MEPs probing claims of misconduct by the EU’s border agency have not excluded investigating reports of migrant pushbacks by Malta.    

European Parliament vice-president and Maltese MEP Roberta Metsola on Friday said that the door was not shut on investigating whether Malta had indeed pushed migrants back to Libya using private fishing vessels last year, and whether border agency Frontex was complicit in this. 

Metsola was selected to chair an investigative committee tasked with looking into allegations of misconduct made about the EU's border agency.

The agency has come under scrutiny following allegations of harassment and misconduct as well as claims that it facilitated the pushback of migrants - a violation of international law.  

EU anti-fraud agency OLAF opened its own investigation into the agency earlier this year and the EU Ombudsman is also investigating.

Frontex has rebutted claims of misconduct.    
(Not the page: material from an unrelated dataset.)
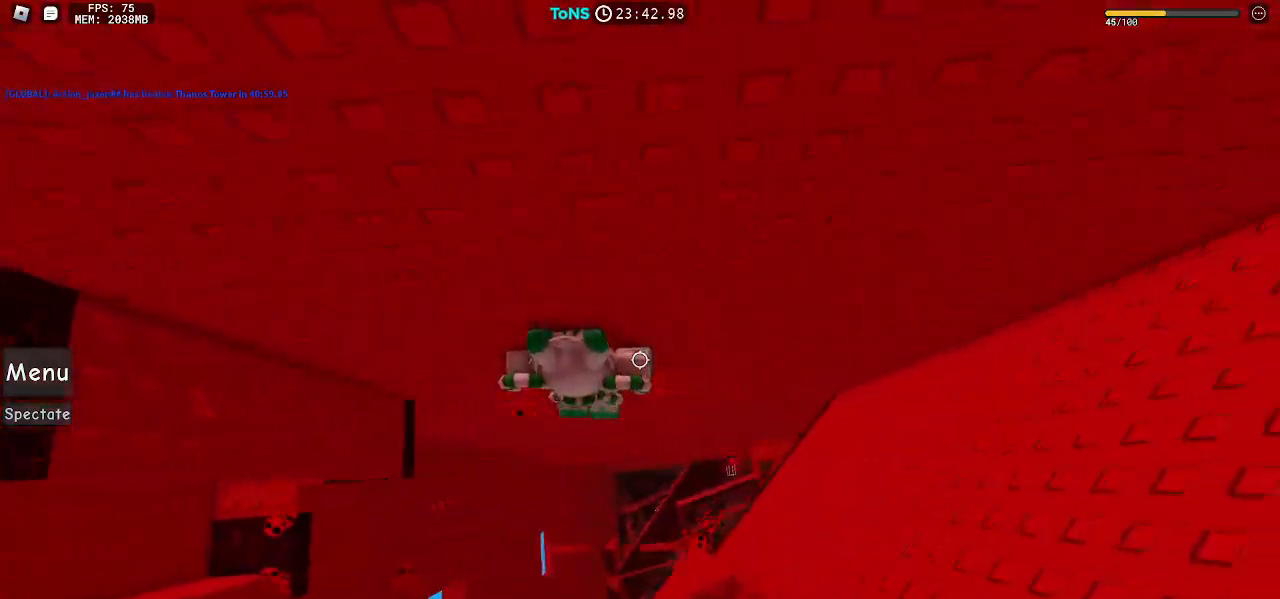
{"keys": ["d"], "mouse": ["right"], "events": [[67, "d", "up"], [67, "w", "up"], [167, "shift", "down"], [233, "shift", "up"], [383, "d", "down"]]}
“What we want out of this process is to give answers to the questions being asked and come up with suggestions to improve the way things are done,” Metsola told a press briefing organised by the European Parliament. 

In April last year Times of Malta reported how a private fishing boat picked up a group of migrants stranded at sea and returned them to war-torn Libya, with high level sources saying the vessel was commissioned by Maltese authorities to provide 'help'.

Migrants sit on the back deck of a Maltese fishing vessel after it docked in Libya.Migrants sit on the back deck of a Maltese fishing vessel after it docked in Libya.

Asked about the incident and whether it fell within the scope of the committee’s work, Metsola told Times of Malta that the matter had already been discussed in one of the EP’s civil liberties committee meetings. 

“Of course all political groups have put forward ideas for scrutiny on different matters in this regard across a number of member states. The door has not been closed to look into any concerns, and we are open to all points including this issue,” Metsola said. 

The MEP added that the group’s remit was rather broad, but it would certainly be taking a look at the Mediterranean. 

The internal scrutiny began after German news outlet Der Spiegel published reports alleging Frontex was unlawfully returning asylum seekers to the places they were fleeing. 

The investigative committee, which is made up of 14 MEPs, will report back to parliament within four months.